Dalam dakwaan disebutkan, uang dari para calon perangkat desa terlebih dahulu dikumpulkan oleh Abdul Suyono yang disebut sebagai representasi atau orang kepercayaan Sudewo dalam proses tersebut.

"Uang yang harus disetor kemudian dikumpulkan di Abdul Suyono yang merupakan representasi Bupati Pati Sudewo," kata jaksa.

Baca Juga: Akhir dari Pelarian Kiai Cabul, Ashari Diringkus di Wonogiri

Kasus ini menambah daftar panjang dugaan korupsi yang menyeret Sudewo. Selain perkara jual-beli jabatan perangkat desa, mantan anggota Komisi V DPR RI tersebut juga didakwa menerima suap dan gratifikasi senilai Rp3,8 miliar terkait proyek di Direktorat Jenderal Perkeretaapian (DJKA) Kementerian Perhubungan.

Jika dakwaan tersebut terbukti, total uang yang diduga diterima Sudewo dari dua perkara berbeda mencapai Rp6,2 miliar.

Jaksa menjerat Sudewo dengan Pasal 12 huruf e Undang-Undang Nomor 31 Tahun 1999 tentang Pemberantasan Tindak Pidana Korupsi sebagaimana telah diubah dengan Undang-Undang Nomor 20 Tahun 2001.

Sidang yang mendapat pengamanan ketat aparat kepolisian itu juga dihadiri sejumlah pendukung Sudewo dari Kabupaten Pati. Sementara itu, tim kuasa hukum terdakwa menyatakan akan mengajukan nota keberatan atau eksepsi pada persidangan berikutnya.

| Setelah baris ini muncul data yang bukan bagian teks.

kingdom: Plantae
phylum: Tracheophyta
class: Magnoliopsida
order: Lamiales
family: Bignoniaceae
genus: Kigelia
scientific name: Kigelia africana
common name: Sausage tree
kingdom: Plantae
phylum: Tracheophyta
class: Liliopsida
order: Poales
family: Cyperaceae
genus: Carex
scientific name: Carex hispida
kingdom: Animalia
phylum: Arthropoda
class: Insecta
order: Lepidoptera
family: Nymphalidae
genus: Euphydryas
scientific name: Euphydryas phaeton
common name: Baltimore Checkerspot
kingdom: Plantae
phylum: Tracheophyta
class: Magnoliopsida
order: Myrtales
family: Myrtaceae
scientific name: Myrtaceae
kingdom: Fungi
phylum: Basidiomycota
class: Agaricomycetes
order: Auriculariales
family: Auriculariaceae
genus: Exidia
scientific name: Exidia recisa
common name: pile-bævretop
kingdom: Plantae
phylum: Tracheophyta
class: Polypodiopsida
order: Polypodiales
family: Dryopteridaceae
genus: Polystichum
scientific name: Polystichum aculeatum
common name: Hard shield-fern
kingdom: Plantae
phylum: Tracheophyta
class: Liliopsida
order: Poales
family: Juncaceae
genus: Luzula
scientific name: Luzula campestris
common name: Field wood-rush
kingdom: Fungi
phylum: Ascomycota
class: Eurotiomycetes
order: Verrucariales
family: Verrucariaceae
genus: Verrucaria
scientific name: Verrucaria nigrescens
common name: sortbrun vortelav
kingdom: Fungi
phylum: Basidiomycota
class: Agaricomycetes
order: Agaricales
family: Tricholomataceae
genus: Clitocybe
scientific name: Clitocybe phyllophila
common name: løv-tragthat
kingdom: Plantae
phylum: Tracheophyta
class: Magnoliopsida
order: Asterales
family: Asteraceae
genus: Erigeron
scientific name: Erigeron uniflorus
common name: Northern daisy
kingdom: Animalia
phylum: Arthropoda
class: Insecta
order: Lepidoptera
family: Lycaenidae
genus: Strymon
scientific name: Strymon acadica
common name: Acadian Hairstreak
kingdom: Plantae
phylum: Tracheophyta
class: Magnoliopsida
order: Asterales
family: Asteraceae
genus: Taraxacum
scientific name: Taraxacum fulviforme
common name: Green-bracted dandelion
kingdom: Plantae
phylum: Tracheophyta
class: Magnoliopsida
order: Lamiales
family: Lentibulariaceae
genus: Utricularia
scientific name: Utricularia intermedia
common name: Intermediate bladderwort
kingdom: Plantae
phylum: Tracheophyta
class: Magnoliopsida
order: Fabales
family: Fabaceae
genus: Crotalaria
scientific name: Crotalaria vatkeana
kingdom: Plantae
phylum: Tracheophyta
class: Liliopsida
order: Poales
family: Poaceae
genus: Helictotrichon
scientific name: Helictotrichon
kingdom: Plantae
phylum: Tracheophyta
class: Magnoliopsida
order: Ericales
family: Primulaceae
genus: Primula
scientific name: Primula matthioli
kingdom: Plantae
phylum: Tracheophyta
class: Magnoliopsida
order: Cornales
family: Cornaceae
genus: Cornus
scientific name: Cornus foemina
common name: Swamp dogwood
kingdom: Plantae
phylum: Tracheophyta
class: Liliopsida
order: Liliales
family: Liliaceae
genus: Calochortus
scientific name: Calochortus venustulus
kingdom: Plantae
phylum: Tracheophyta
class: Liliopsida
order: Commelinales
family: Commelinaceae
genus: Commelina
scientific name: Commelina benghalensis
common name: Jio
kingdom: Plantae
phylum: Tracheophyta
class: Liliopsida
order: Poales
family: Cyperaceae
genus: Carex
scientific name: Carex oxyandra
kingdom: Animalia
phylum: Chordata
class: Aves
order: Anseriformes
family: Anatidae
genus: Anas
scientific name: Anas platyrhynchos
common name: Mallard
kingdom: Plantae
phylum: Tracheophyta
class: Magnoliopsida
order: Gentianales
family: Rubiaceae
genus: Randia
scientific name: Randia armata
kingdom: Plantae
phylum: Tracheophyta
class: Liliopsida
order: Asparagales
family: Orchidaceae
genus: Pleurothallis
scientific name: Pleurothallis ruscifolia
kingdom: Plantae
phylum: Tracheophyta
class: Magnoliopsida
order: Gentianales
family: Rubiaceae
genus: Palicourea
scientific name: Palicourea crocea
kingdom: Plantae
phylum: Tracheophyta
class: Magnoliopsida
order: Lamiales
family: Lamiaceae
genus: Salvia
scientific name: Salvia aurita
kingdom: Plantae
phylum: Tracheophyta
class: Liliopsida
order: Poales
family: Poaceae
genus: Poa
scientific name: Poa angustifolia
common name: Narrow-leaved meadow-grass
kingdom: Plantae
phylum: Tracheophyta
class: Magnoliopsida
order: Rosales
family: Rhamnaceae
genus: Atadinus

Kasus ini menjadi sorotan karena dugaan praktik jual-beli jabatan terjadi hingga level pemerintahan desa, yang seharusnya menjadi garda terdepan pelayanan publik. Jika benar terjadi, proses pengisian perangkat desa tidak lagi ditentukan oleh kompetensi dan integritas, melainkan oleh kemampuan menyetor uang kepada pihak tertentu. Kondisi tersebut dinilai berpotensi merusak tata kelola pemerintahan desa dan mencederai kepercayaan masyarakat terhadap sistem birokrasi.